Dios mío. ¿Significaba esto que las noticias habían llegado también hasta Wybren?

«Desde luego… ¡Eres una insensata por pensar de otra manera!»

Sus hombros se desplomaron. ¿Qué había hecho? ¿Intentar proteger a Carrick?

¿O retenerle casi como a un prisionero hasta que despertara para exigirle respuestas, no sólo sobre el ataque sino por el abandono por la esposa de su hermano?

Se concentró en ese pensamiento. Tenía que enfrentarse a lo que estaba pasando, tanto si quería como si no. Tenía que ponerse en contacto con Graydynn inmediatamente. En cuanto a su prometido…, ¿qué iba a hacer con él?

Lord Ryden le ofrecía su ayuda para llevar al traidor ante la justicia de Wybren, y prometía visitarla lo antes posible. Si todo marchaba según sus planes, llegaría a Calon al cabo de tres días.

Morwenna miró fijamente la carta y luego la aplastó en su mano. No sentía ninguna alegría ante la perspectiva de volver a verlo. Si sentía algo, no era más que una irritación consigo misma por aceptar su oferta y una furia silenciosa porque todavía albergaba sentimientos por Carrick aunque estuviera poco dispuesta a admitirlo delante de nadie…, y ni siquiera de sí misma. ¿Qué le pasaba? ¿Por qué se preocupaba todavía por el hombre que la había traicionado? ¿Y qué diablos la había poseído para prometerse a Ryden de Heath? ¡Debía de haberse vuelto loca!

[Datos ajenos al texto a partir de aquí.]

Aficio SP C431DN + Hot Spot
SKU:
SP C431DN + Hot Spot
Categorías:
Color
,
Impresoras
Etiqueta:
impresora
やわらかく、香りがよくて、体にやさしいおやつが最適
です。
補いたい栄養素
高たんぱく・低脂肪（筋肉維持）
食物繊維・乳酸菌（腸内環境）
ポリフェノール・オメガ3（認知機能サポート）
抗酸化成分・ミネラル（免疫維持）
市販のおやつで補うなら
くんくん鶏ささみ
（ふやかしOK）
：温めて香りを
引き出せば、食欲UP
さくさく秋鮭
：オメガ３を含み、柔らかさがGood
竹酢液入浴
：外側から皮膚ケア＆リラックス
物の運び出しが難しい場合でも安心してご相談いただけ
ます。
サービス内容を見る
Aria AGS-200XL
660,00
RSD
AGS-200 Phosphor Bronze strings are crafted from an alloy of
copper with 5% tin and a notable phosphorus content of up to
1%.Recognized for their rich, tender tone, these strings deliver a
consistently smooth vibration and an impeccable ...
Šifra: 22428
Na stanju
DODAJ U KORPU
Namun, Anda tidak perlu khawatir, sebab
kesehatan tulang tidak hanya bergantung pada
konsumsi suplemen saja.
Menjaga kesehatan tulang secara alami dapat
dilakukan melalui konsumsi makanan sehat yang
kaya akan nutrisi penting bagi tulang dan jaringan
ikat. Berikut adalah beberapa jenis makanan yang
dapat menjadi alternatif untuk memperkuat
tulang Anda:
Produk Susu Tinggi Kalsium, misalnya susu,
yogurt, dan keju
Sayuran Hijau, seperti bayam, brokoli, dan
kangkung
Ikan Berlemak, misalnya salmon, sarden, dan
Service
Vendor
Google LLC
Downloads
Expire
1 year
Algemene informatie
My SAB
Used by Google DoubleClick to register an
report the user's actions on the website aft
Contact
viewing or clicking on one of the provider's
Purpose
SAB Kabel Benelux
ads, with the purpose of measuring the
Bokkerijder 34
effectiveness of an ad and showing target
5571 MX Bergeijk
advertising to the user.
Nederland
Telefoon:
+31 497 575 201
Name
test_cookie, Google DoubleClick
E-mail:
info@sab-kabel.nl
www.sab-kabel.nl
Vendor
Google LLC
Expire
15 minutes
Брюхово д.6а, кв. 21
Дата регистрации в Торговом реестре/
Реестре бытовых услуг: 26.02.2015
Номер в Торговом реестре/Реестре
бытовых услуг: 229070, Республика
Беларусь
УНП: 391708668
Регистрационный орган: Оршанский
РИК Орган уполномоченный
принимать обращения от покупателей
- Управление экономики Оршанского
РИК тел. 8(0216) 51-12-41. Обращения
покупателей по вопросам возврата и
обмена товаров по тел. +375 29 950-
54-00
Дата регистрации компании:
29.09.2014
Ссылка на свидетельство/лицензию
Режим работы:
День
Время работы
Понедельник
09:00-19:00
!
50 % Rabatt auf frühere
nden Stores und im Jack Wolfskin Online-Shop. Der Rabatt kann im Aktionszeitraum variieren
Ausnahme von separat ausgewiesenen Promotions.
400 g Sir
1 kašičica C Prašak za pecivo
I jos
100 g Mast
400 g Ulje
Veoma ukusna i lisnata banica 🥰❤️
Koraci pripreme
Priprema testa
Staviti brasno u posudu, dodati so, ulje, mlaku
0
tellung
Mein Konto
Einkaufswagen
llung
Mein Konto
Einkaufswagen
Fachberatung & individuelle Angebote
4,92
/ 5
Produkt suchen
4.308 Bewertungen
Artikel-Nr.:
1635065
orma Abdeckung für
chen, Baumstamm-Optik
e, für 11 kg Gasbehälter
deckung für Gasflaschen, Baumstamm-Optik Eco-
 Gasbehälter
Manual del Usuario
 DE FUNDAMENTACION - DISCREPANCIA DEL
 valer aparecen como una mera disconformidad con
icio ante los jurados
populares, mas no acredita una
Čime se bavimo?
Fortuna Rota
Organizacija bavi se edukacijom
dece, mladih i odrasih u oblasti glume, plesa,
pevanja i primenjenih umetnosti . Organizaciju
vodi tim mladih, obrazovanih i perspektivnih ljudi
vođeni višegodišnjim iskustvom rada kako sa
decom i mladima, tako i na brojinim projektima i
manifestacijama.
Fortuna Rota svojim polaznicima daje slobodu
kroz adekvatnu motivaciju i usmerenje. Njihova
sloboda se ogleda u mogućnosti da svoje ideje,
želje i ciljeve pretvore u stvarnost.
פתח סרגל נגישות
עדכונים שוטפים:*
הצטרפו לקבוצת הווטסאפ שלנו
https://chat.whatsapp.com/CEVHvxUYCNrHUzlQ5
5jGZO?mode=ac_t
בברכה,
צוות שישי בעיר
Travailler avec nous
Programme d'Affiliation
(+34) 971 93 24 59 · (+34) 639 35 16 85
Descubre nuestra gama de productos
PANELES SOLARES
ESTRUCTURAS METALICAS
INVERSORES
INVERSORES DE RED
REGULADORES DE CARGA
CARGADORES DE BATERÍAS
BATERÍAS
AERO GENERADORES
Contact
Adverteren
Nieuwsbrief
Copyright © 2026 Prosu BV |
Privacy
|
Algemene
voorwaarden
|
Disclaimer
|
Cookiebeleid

Y había sido un grave error.

Morwenna lo supo desde el mismo momento en que el «sí quiero» salió de sus labios.

«Ryden tiene además otra razón para venir. ¿Acaso no juró vengar la muerte de su hermana?»

El pánico casi la asfixió. Lo más seguro que Ryden no se ocuparía del asunto con sus propias manos, allí en Calon, donde ella era soberana. ¿O sí?

Estaba tan ensimismada en sus pensamientos que casi había olvidado que sir Alexander todavía aguardaba a pocos pasos de ella, con los ojos oscuros repletos de preguntas silenciadas, a las que ella temía contestar.

– Lord Ryden nos visitará dentro de tres días -anunció ella, esforzándose por adoptar un tono de voz que no sentía y por aplastar su creciente sensación de temor.

Un músculo se movía bajo la barba espesa que poblaba la mandíbula de Alexander.

– Pediré a Alfrydd que lo prepare todo.

– Gracias -dijo, aunque sentía su corazón más pesado que antes.